- SUPPLIED MATERIAL
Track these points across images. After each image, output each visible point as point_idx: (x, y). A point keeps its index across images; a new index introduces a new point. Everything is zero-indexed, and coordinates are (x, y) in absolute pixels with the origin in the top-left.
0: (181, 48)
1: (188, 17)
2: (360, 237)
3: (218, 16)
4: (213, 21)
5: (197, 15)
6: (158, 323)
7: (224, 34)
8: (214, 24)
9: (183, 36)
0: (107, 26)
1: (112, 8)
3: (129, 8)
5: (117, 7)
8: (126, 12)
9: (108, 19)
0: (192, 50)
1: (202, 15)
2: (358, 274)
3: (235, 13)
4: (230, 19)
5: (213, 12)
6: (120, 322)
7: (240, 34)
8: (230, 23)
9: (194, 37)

- TASK BRIEF
Rewrite the entries above, replacing "zero-indexed" with "0-indexed" and leaving everything else as it is.

- OUTPUT OF THE TASK
Track these points across images. After each image, output each visible point as point_idx: (x, y). A point keeps its index across images; a new index introduces a new point. Everything is 0-indexed, and coordinates are (x, y) in absolute pixels with the origin in the top-left.
0: (181, 48)
1: (188, 17)
2: (360, 237)
3: (218, 16)
4: (213, 21)
5: (197, 15)
6: (158, 323)
7: (224, 34)
8: (214, 24)
9: (183, 36)
0: (107, 26)
1: (112, 8)
3: (129, 8)
5: (117, 7)
8: (126, 12)
9: (108, 19)
0: (192, 50)
1: (202, 15)
2: (358, 274)
3: (235, 13)
4: (230, 19)
5: (213, 12)
6: (120, 322)
7: (240, 34)
8: (230, 23)
9: (194, 37)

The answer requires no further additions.